> _Activity_: Whenever a line in the data contains "teams", show that line.

─── Input ───

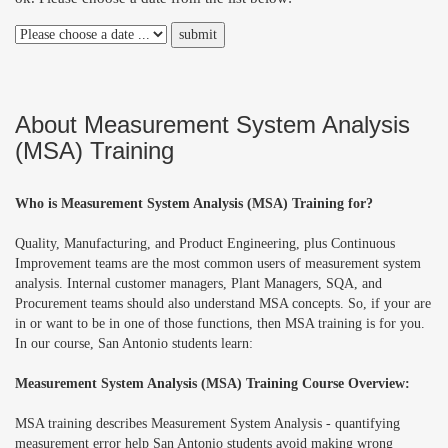
About Measurement System Analysis
(MSA) Training
Who is Measurement System Analysis (MSA) Training for?
Quality, Manufacturing, and Product Engineering, plus Continuous
Improvement teams are the most common users of measurement system
analysis. Internal customer managers, Plant Managers, SQA, and
Procurement teams should also understand MSA concepts. So, if your are
in or want to be in one of those functions, then MSA training is for you.
In our course, San Antonio students learn:
Measurement System Analysis (MSA) Training Course Overview:
MSA training describes Measurement System Analysis - quantifying
measurement error help San Antonio students avoid making wrong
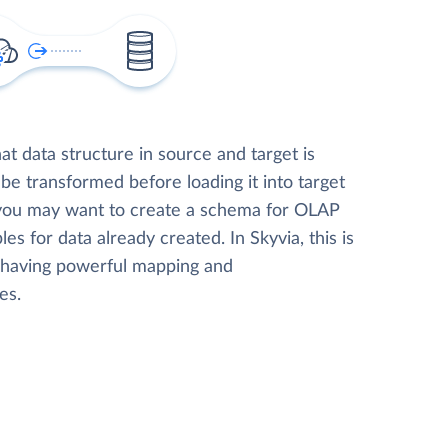
t data structure in source and target is
 be transformed before loading it into target
 you may want to create a schema for OLAP
les for data already created. In Skyvia, this is
, having powerful mapping and
es.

───

> _Result_:
Improvement teams are the most common users of measurement system
Procurement teams should also understand MSA concepts. So, if your are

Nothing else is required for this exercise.